$7 Million Agreement Reached In Delco Prison Death
November 9, 2017 6:29 PM By Joe Holden
PHILADELPHIA (CBS) — Suzanne Wallace remembers her daughter Janene during happier times.
“Janene was very creative, very intelligent and beautiful,” she said at a Thursday new conference, announcing lawyers for her late daughter’s estate had reached a $7 million settlement.
This mother’s focus will always be on the events that unfolded in a jail cell May 26, 2015.
Janene Wallace, 35 of Upper Darby, had been locked in solitary confinement for 52 days.
She had been picked up for making terroristic threats – a probation violation.
It was a holiday weekend – and Janene’s mental condition, lawyers say, was rapidly deteriorating.
“Ms. Wallace had been locked in her cell for 85 straight hours at that point,” Attorney David Inscho, who is representing the estate, said.
Witnesses said: “guards threw food at Ms. Wallace in her cell,” according to court documents obtained by Eyewitness News. “Witnesses described that the guards treated Ms. Wallace like a dog.”
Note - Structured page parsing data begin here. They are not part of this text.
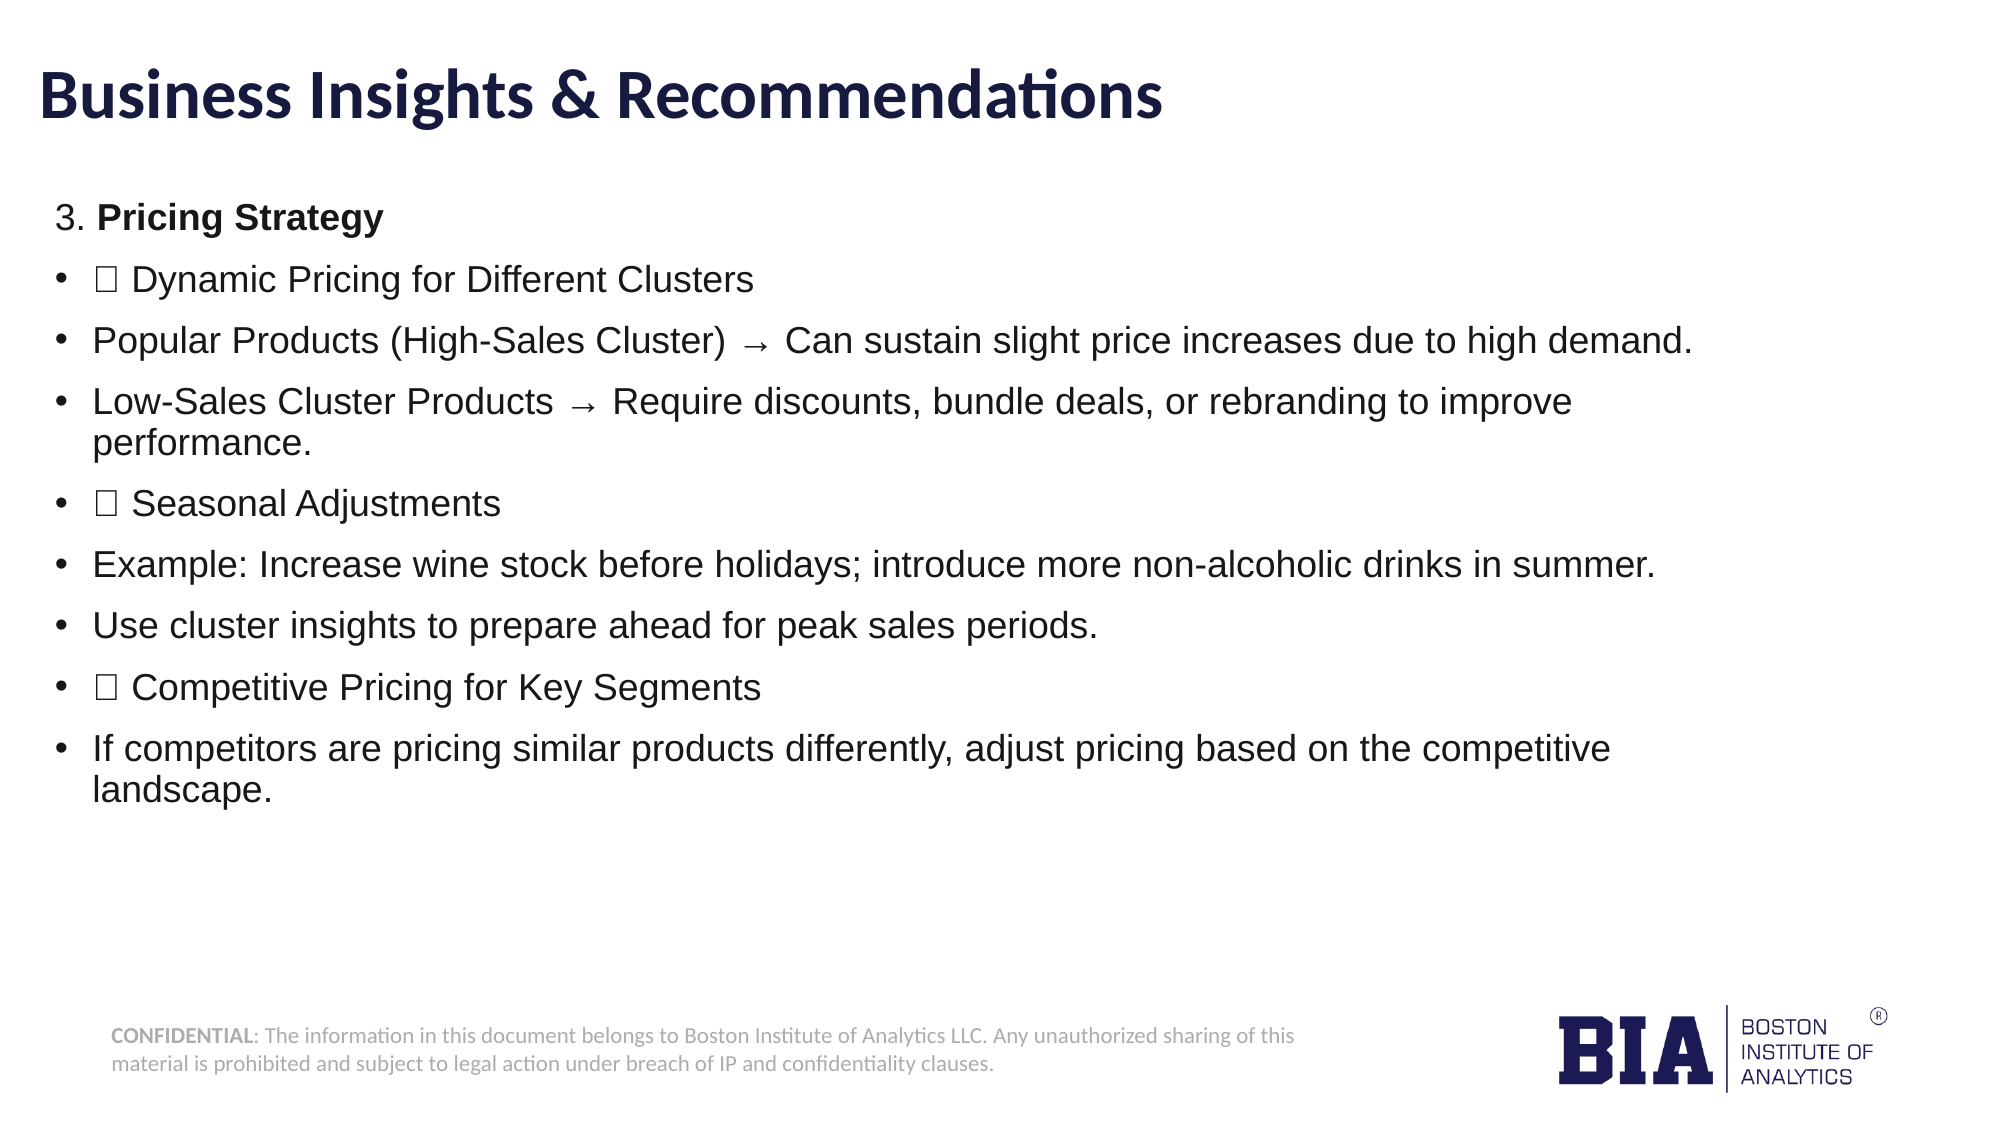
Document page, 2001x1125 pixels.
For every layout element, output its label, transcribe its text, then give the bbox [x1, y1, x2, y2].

title Business Insights & Recommendations [40, 45, 1818, 147]
picture [1557, 1003, 1889, 1094]
list 3. Pricing Strategy ✅ Dynamic Pricing for Different Clusters Popular Products (High-Sales Cluster) → Can sustain slight price increases due to high demand. Low-Sales Cluster Products → Require discounts, bundle deals, or rebranding to improve performance. ✅ Seasonal Adjustments Example: Increase wine stock before holidays; introduce more non-alcoholic drinks in summer. Use cluster insights to prepare ahead for peak sales periods. ✅ Competitive Pricing for Key Segments If competitors are pricing similar products differently, adjust pricing based on the competitive landscape. [40, 190, 1818, 913]
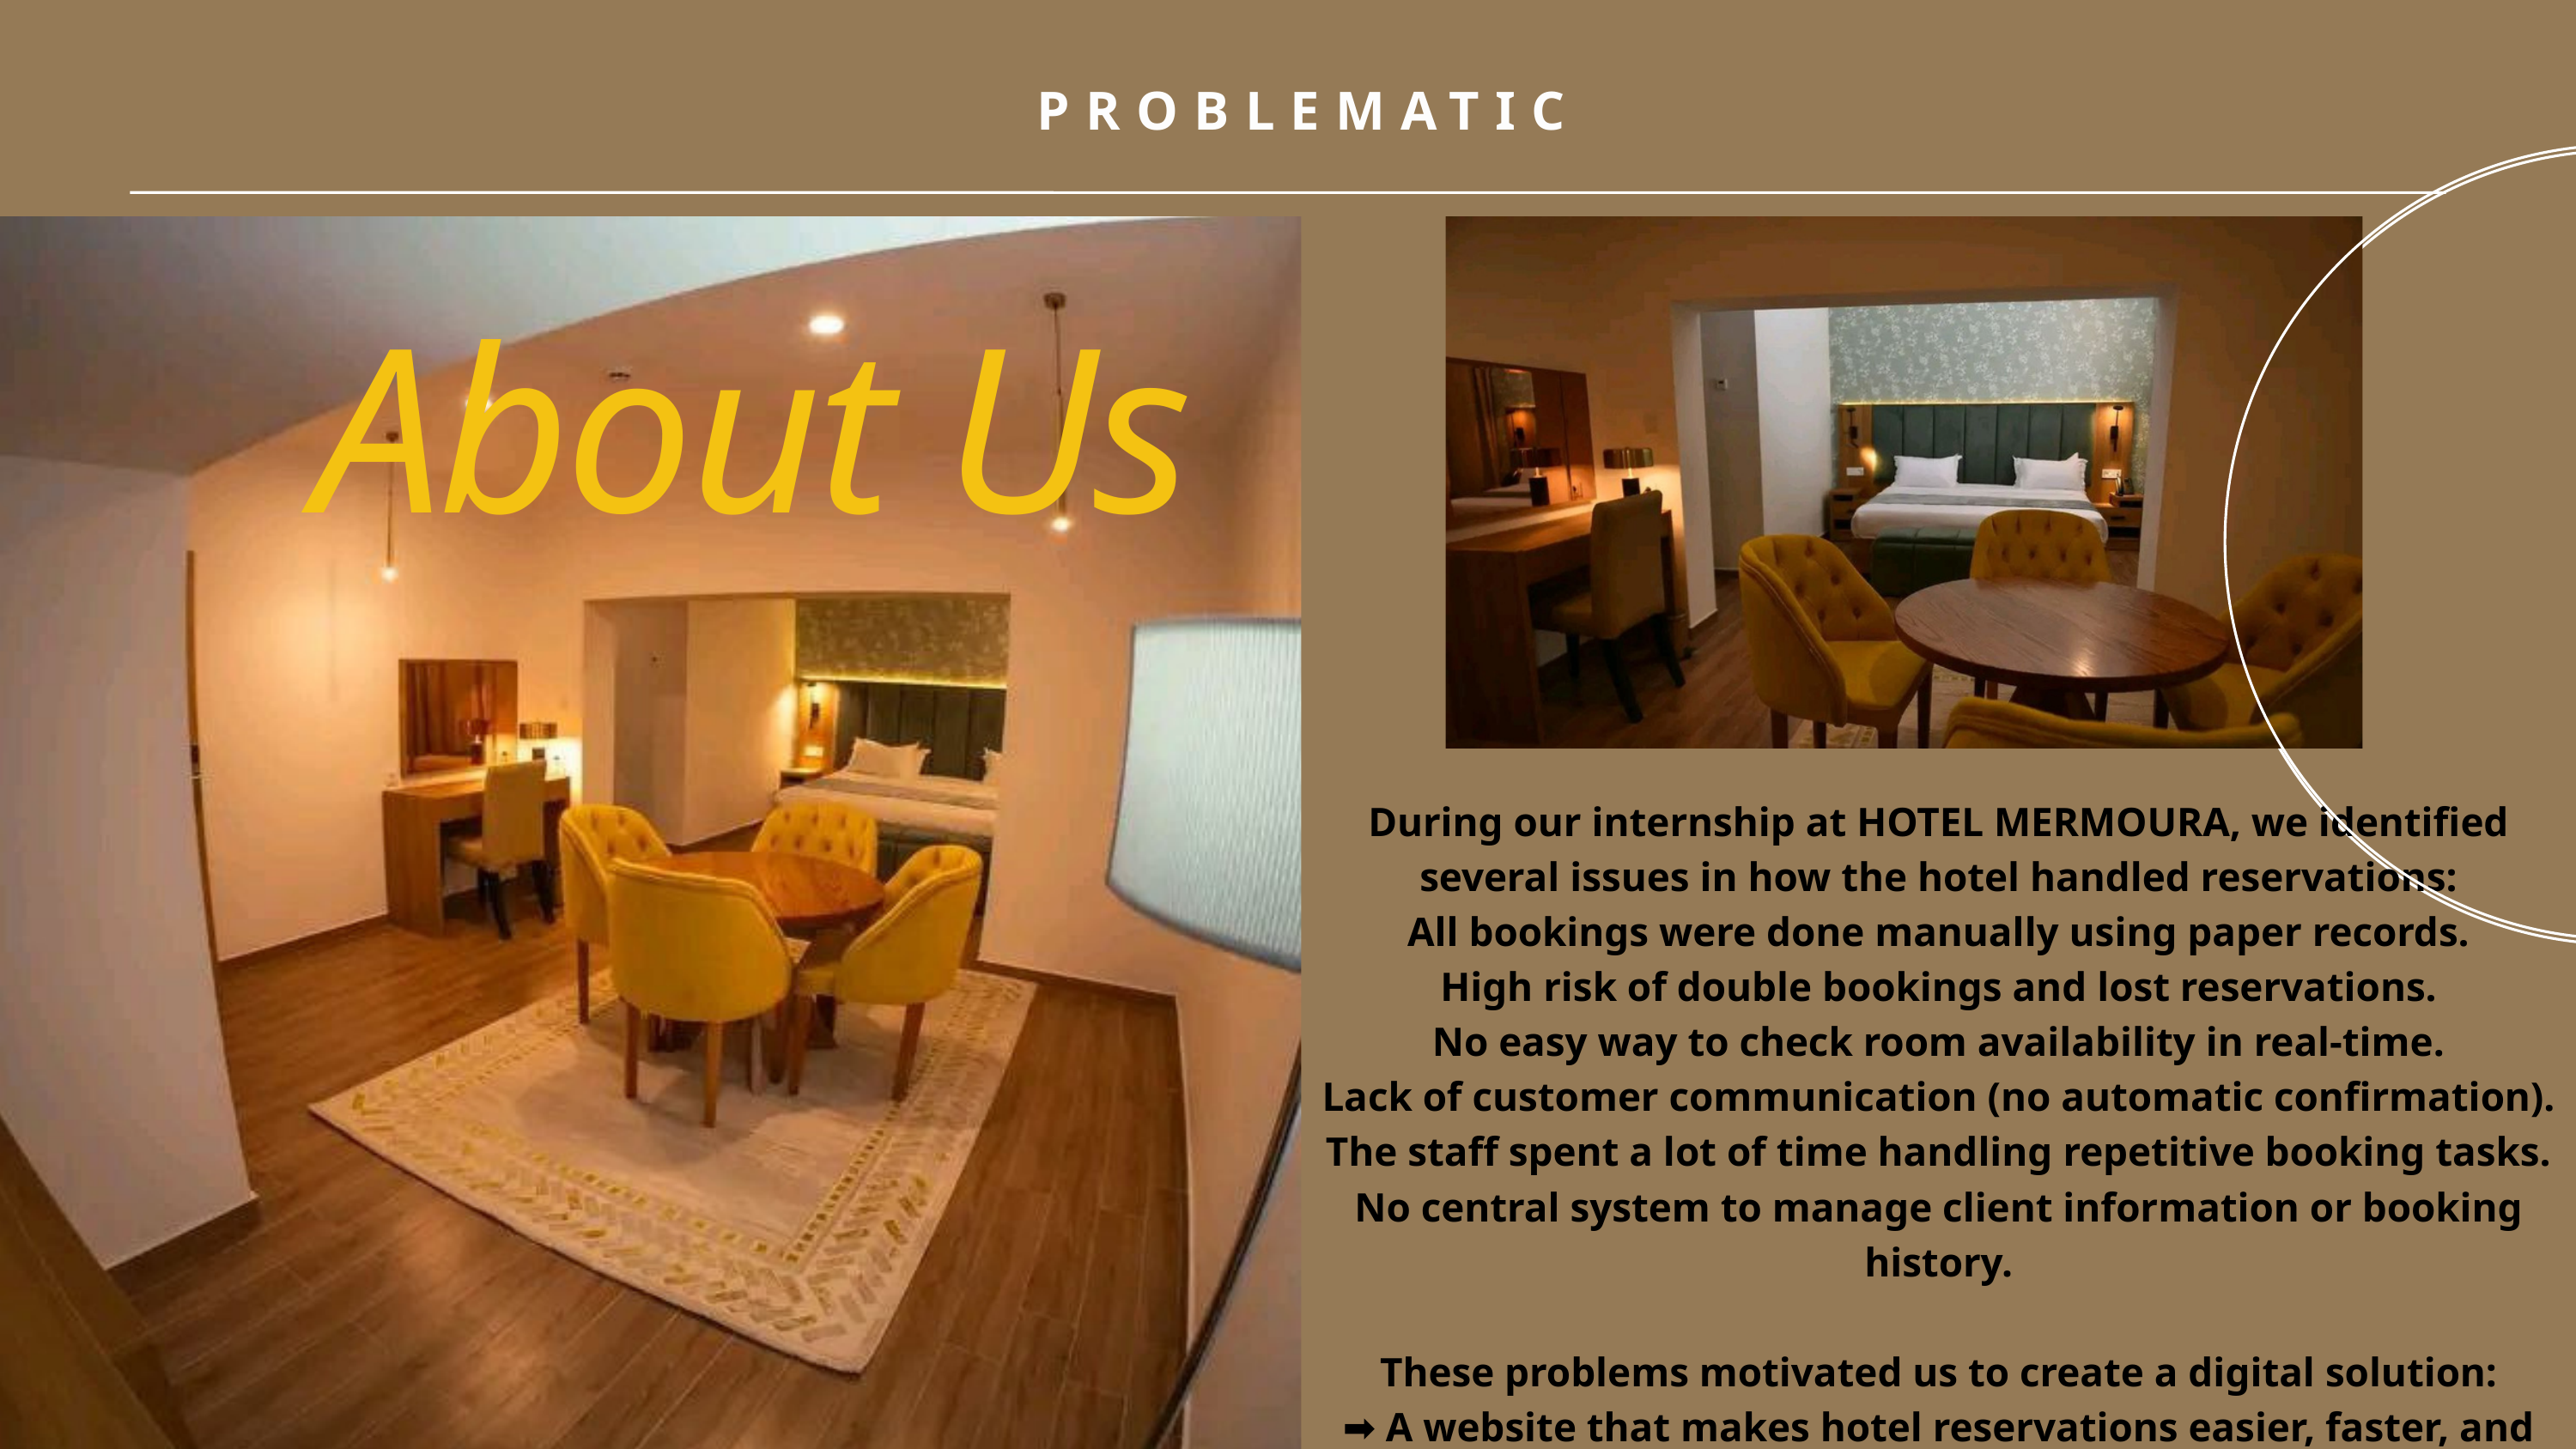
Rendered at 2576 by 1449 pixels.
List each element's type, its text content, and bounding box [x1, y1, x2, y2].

text_box About Us [154, 239, 1352, 559]
text_box PROBLEMATIC [682, 66, 1920, 141]
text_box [2224, 144, 2576, 939]
text_box During our internship at HOTEL MERMOURA, we identified several issues in how the hotel handled reservations: All bookings were done manually using paper records. High risk of double bookings and lost reservations. No easy way to check room availability in real-time. Lack of customer communication (no automatic confirmation). The staff spent a lot of time handling repetitive booking tasks. No central system to manage client information or booking history. These problems motivated us to create a digital solution: ➡️ A website that makes hotel reservations easier, faster, and more reliable. [1301, 741, 2576, 1449]
text_box [0, 216, 1302, 1449]
text_box [1445, 216, 2219, 741]
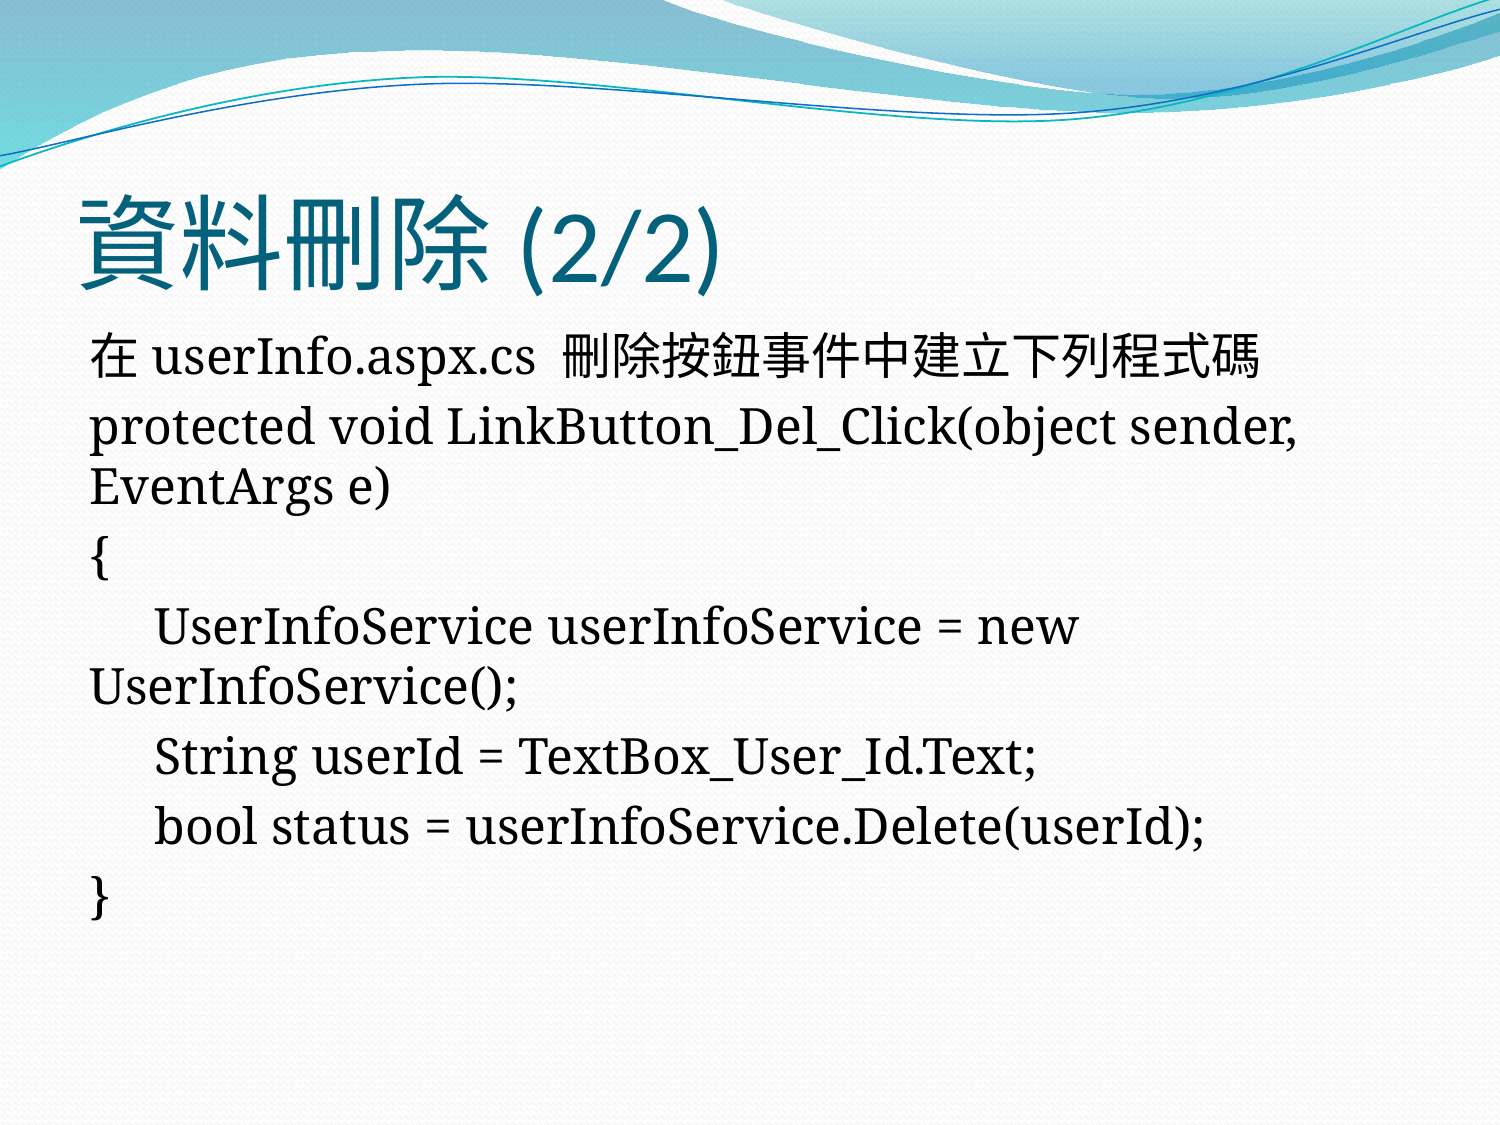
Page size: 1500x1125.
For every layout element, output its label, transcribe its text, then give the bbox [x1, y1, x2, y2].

list 在userInfo.aspx.cs 刪除按鈕事件中建立下列程式碼 protected void LinkButton_Del_Click(object sender, EventArgs e) { UserInfoService userInfoService = new UserInfoService(); String userId = TextBox_User_Id.Text; bool status = userInfoService.Delete(userId); } [75, 317, 1425, 1038]
title 資料刪除(2/2) [75, 115, 1425, 303]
A lawsuit filed against Community Education Centers, a New Jersey company that operated Delaware County’s George T Hill prison in 2015 shows Janene got into an argument with a guard.
“Janene called out from her cell that she was going to choke herself and the guard told her to go ahead and choke herself,” Inscho said.
The suit shows Janene covered her cell windows, and instead of checking on her, the guard, who has since been fired according to court documents, took a lunch break.
Janene Wallace was later found by a supervisor.
She had hanged herself.
“She was a different person when she was younger, until the mental illness hit her,” Susanne Wallace said.
Janene, a graduate of Upper Darby High School, was said to have a severe case of paranoia that set in late in her 20s. Attorneys for her family said she had no history of violence.
Following her death, an internal investigation by the prison contractor into the handling of Wallace’s suicide was severely lacking – including claims statements by fellow inmates the morning of her suicide had been destroyed. Attorneys say the county was never briefed on the details of her death, or the events surrounding it.
“What happened to Janene should have been fully investigated by the private contractor,” Inscho said.
Now a family is pushing for reform, even though it’s too late for them.
“Nothing will bring back Janene, obviously,” Wallace said. “But we don’t want another family to go through what we went through.”
A Vice President for The Geo Group, which has since acquired Community Education Centers, couldn’t talk about the settlement – but pointed out they weren’t managing the facility at the time of the suicide.
Delaware County Council said in a statement that The GEO Group is initiating revisions to policies for inmate confinement, including medical assessment and intervention — those steps, lawyers say, were brought about by this lawsuit.